* **Source information**:

━━━━━━

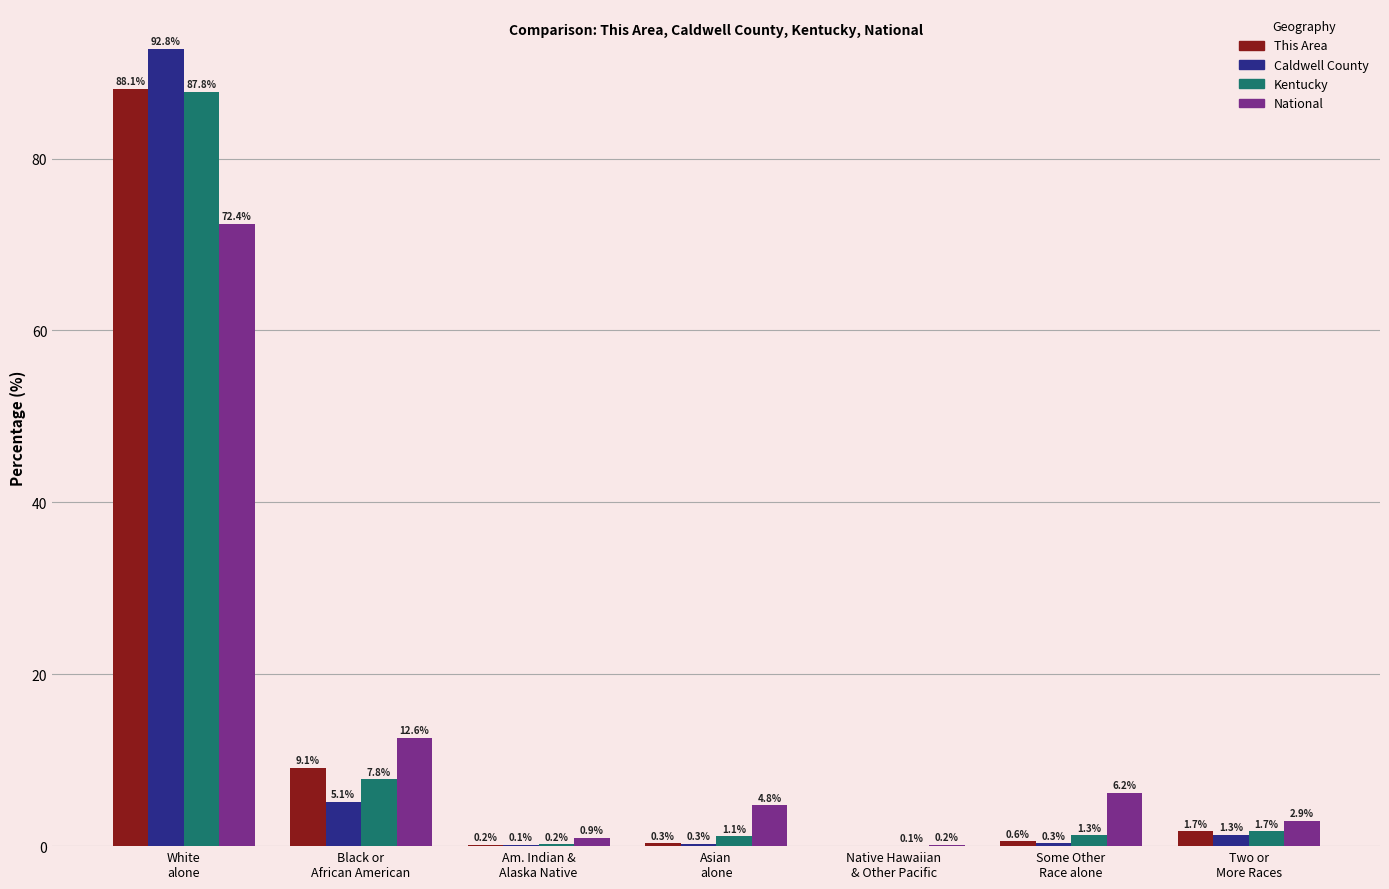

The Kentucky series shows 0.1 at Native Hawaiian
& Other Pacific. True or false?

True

━━━━━━

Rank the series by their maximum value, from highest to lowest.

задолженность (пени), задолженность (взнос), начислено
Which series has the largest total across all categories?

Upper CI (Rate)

━━━━━━

* **Problem to work on**:
How many lines in the entries above contain the string "series" with its case matched? Reply with only the number.

* **Exercise output**:
3